Now only Post objects can be added to our collection.

$collection = new PostCollection();
$collection[] = new Post(1);

$collection[] = 'abc';

foreach ($collection as $item) {
    echo "{$item->getId()}\n";
}

It works! Even without generics! There's only one issue, you might be able to guess it. This is not scalable. You need a separate implementation for every type of collection, even though the only difference between those classes would be the type. Also note that IDEs and static analysers will be able to correctly determine the type, based on the return type of offsetGet in PostCollection.

You could probably make the subclasses even more convenient to create, by "abusing" late static binding and PHP's reflection API. But you'd still need to create a class, for every type available.

# Glorious generics

With all that in mind, let's just take a look at the code we would be able to write if generics were implemented in PHP. This would be one class which could be used for every type. For your convenience, I'll only be writing the changes compared to the previous Collection class, so keep that in mind.
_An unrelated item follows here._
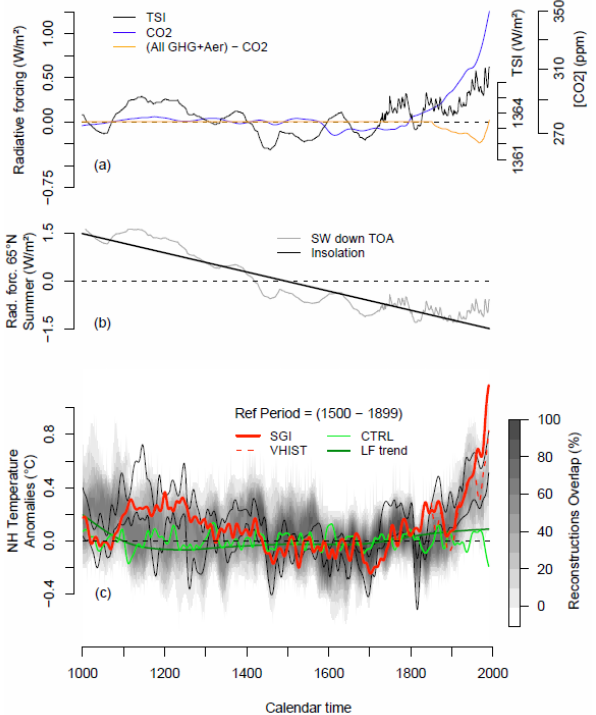
Figure 2 : Comparisons between thee recent reconstructions of the Northern Hemisphere surface temperature with SGI (red lines), on the 1000-1850 AD period. The upper panel (a) shows the reconstruction provided by (Mann et al., 2008) (blue lines), using both land and ocean data with the EIV method. On panel (b) the green lines correspond to the reconstruction of (Moberg et al., 2005), and the lower panel (c) shows the reconstruction of (Ammann and Wahl, 2007) (blue grey lines). The thin lines are the 10yr-running mean time series, sampled every ten years, and the thick lines are the cubic spline equivalent in number of degrees of freedom to a 50yr-running mean. The anomalies are calculated relative to the 1000-1850 period.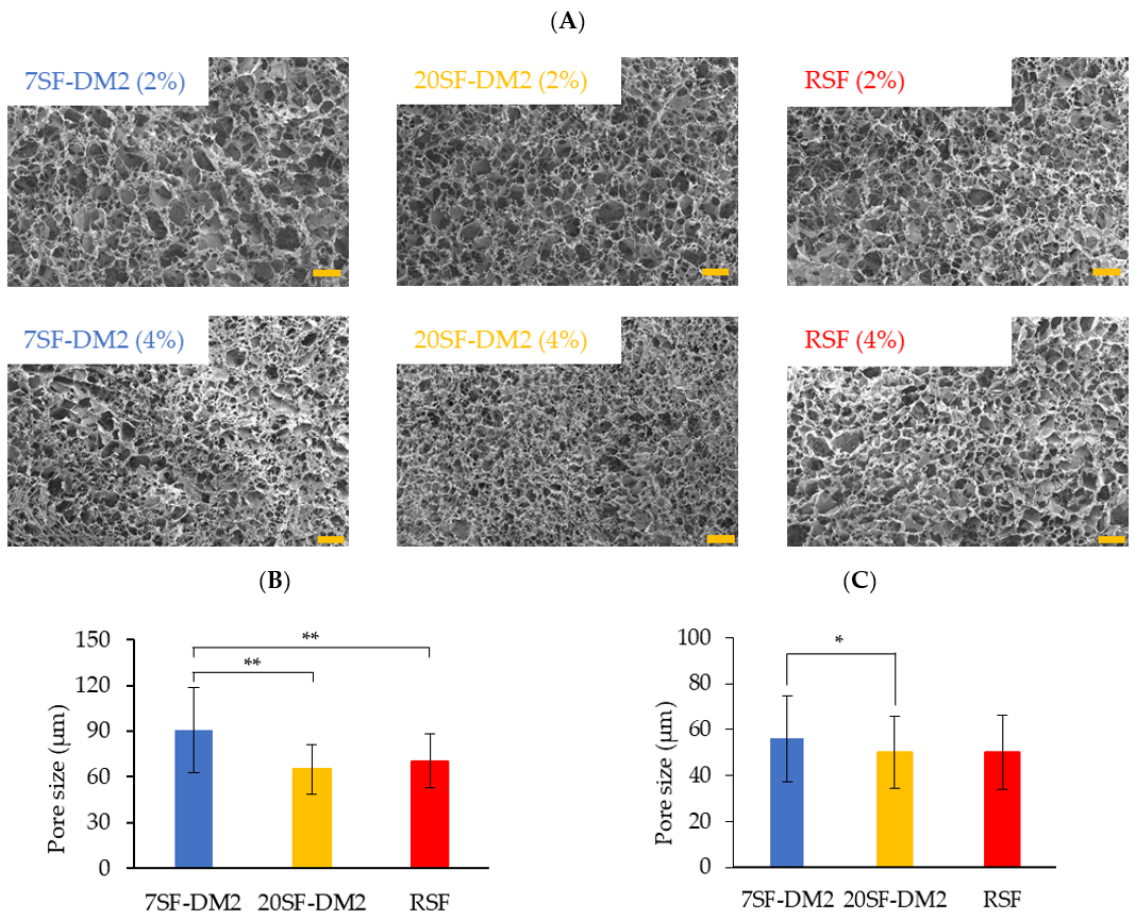
Figure 7. ( A ) SEM images of sponges fabricated from the fractionated SFs. Scale bar = 100 µ m. Significance was inferred from t -test results, shown as ** p < 0.01 and * p < 0.05 ( n = 50). Pore sizes of sponges fabricated at ( B ) 2% ( w / v ) and ( C ) 4% ( w / v ) of SF aqueous solution. Pore size was measured using Image J from SEM images.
class GenericCollection<T> implements Iterator, ArrayAccess
{
    public function current() : ?T {
        return $this->array[$this->position];
    }

    public function offsetGet($offset) : ?T {
        return $this->array[$offset] ?? null;
    }

    public function offsetSet($offset, $value) {
        if (! $value instanceof T) {
            throw new InvalidArgumentException("value must be instance of {T}.");
        }

        if (is_null($offset)) {
            $this->array[] = $value;
        } else {
            $this->array[$offset] = $value;
        }
    }

    // public function __construct() ...
    // public function next() ...
    // public function key() ...
    // public function valid() ...
    // public function rewind() ...
    // public function offsetExists($offset) ...
}
$collection = new GenericCollection<Post>();
$collection[] = new Post(1);

// This would throw the InvalidArgumentException.
$collection[] = 'abc';

foreach ($collection as $item) {
    echo "{$item->getId()}\n";
}

And that's it! We're using T as a dynamic type, which can be checked before runtime. And again, the GenericCollection class would be usable for every type, always.